Kaycee Anderson of St. Petersburg, sponsored by Mullet Wear in the recent Old Salt Lady Fishing Tournament, shows off this 36-inch snook while fishing in Boca Ciega Bay. The snook was released and was not part of the tournament.
The recreational harvest season for Florida’s premier game fish, snook, opened Sept. 1 statewide and will continue through Dec. 1.
While the fish is more than 90 percent catch-and-release, the Florida Fish and Wildlife Conservation Commission encourages anglers to use moderation when determining whether or not to take a snook home.
Gulf snook populations were negatively impacted by a 2010 cold kill. Gulf snook numbers currently exceed FWC’s management goals but are still rebuilding to pre-cold-kill levels, which is one of the reasons why it is important to handle fish with care in this region and use moderation when determining whether or not to harvest one, officials said.
To learn more about catch-and-release, the best way to handle a fish, visit MyFWC.com/Fishing and click on “Saltwater” then “Recreational Regulations.”
Management measures such as the one-fish-per-person, per-day bag limit, annual closed seasons and size limits will help continue rebuilding snook populations on both coasts.
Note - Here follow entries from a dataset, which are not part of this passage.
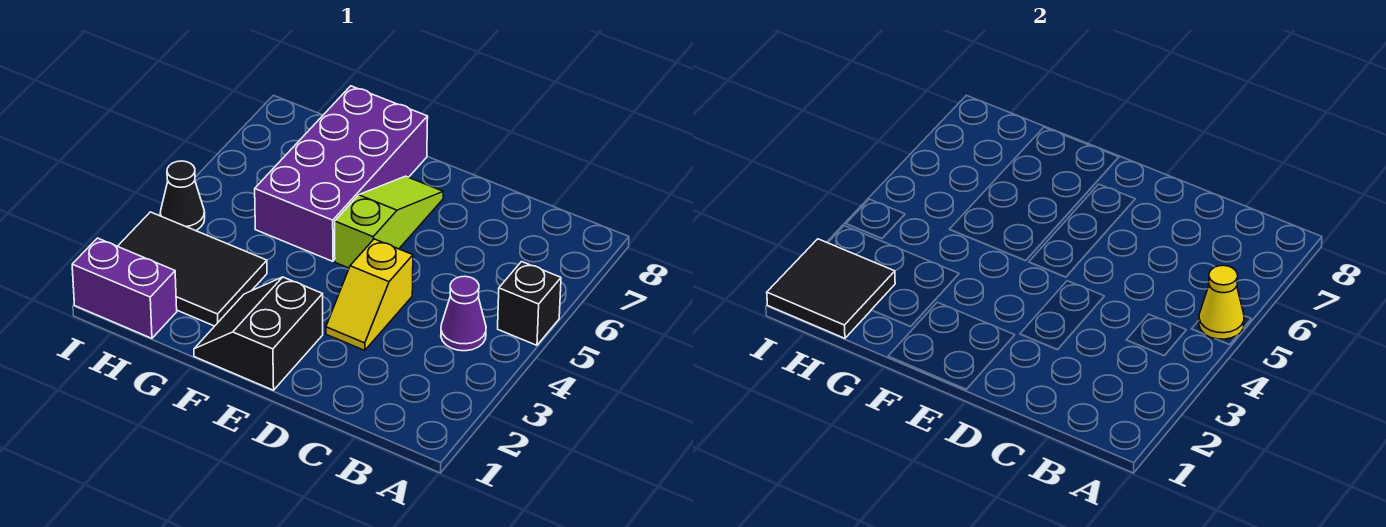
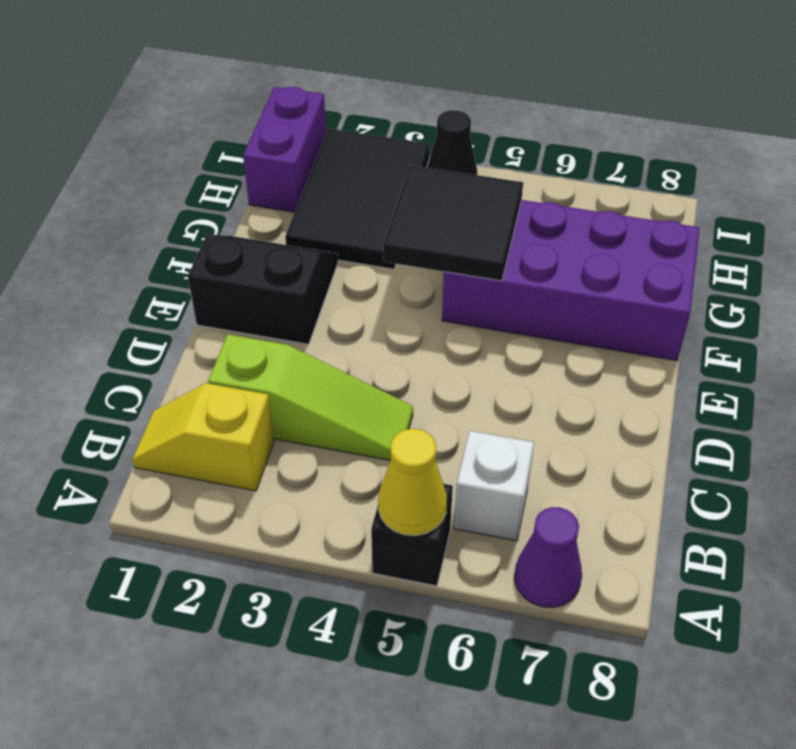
purple cone B4 level 1 -> purple cone A7 level 1
none -> white brick B6 level 1
yellow slope D3:D4 level 1 top 4 -> yellow slope B1:B2 level 1 top 2
lime slope E5:E7 level 1 top 5 -> lime slope C2:C4 level 1 top 2
black tile H1:I2 level 2 -> black tile F4:G5 level 2

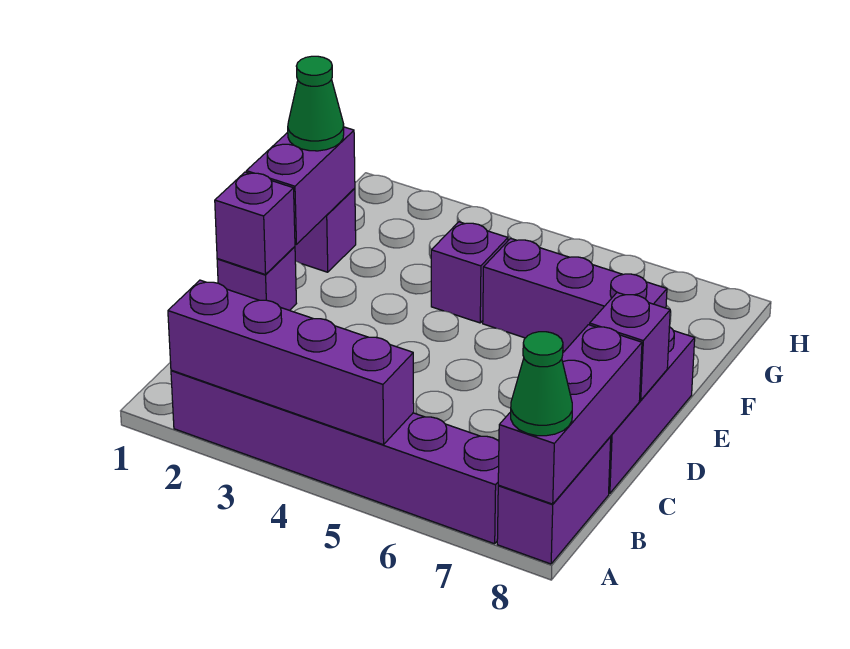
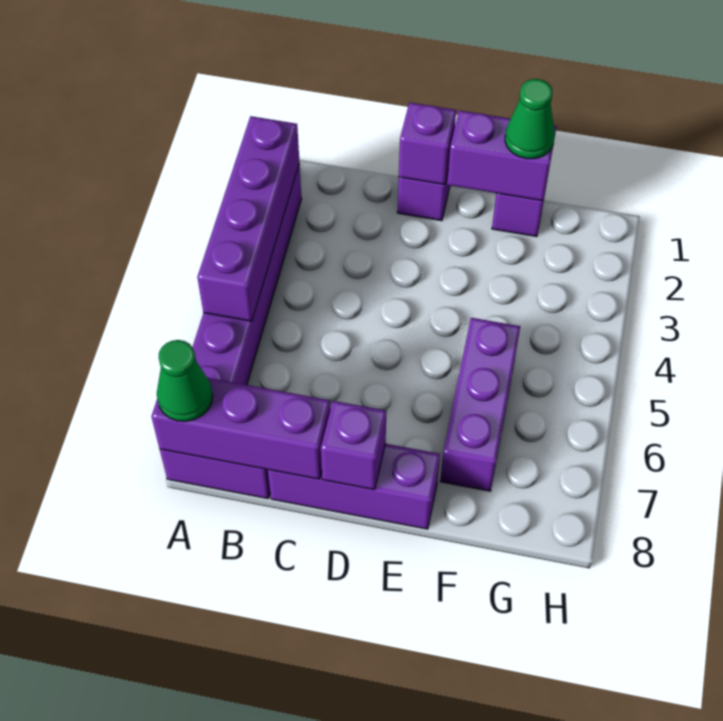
purple brick F4 level 1 -> none

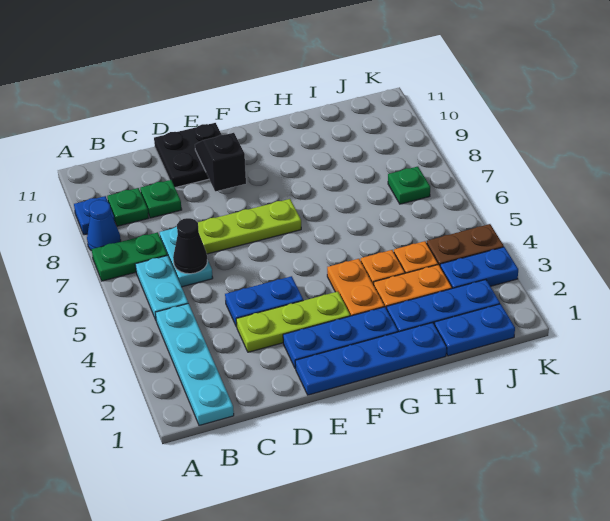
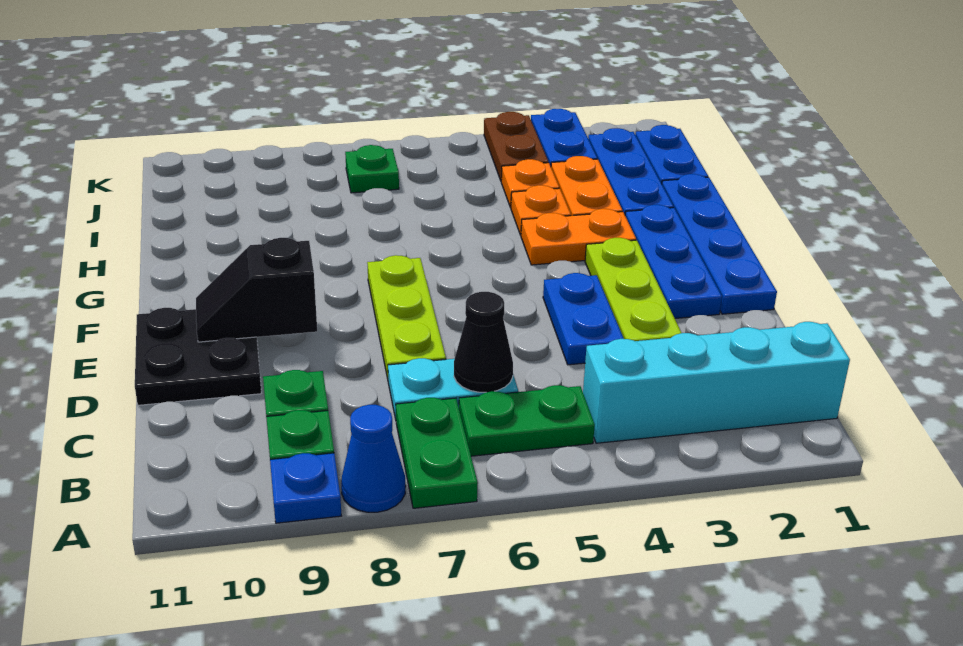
cyan plate B1:B4 level 1 -> cyan brick B1:B4 level 1
cyan plate B5:B6 level 1 -> green plate B5:B6 level 1

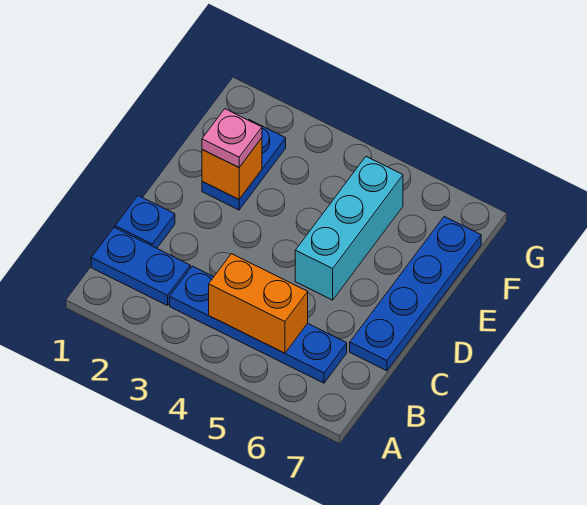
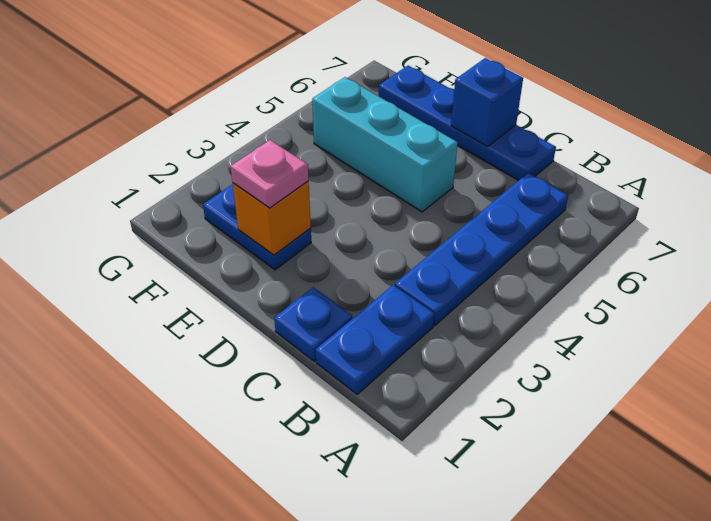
orange brick B4:B5 level 2 -> none
none -> blue brick D7 level 2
Minimum and maximum size limits help protect juvenile and older breeding fish within the population. In the Gulf, they must be not less than 28 inches and not more than 33 inches total length, which is measured from the most forward point of the head with the mouth closed to the farthest tip of the tail with the tail compressed or squeezed while the fish is lying on its side.
A snook permit as well as a recreational saltwater license is required unless the angler is exempt from having a license. Snagging and spearing snook is prohibited.
It is illegal to buy or sell snook.
Anglers can report their catch on the Snook and Gamefish Foundation’s website at Snookfoundation.org by clicking on the Angler Action link. Researchers also ask anglers who harvest the fish to save their filleted carcasses and provide them to the FWC by dropping them off at a participating bait and tackle store. For the county-by-county list, go to MyFWC.com/Research and click on “Saltwater,” “Saltwater Fish,” “Snook,” and “Snook Anglers Asked to Help with Research.”
These carcasses provide biological data, including the size, age, maturity and sex of the catch. This information is important to the FWC in completing stock assessments on species such as snook.
Anyone seeing a snook fishing violation should call the Wildlife Alert Program at 888-404-FWCC (3922).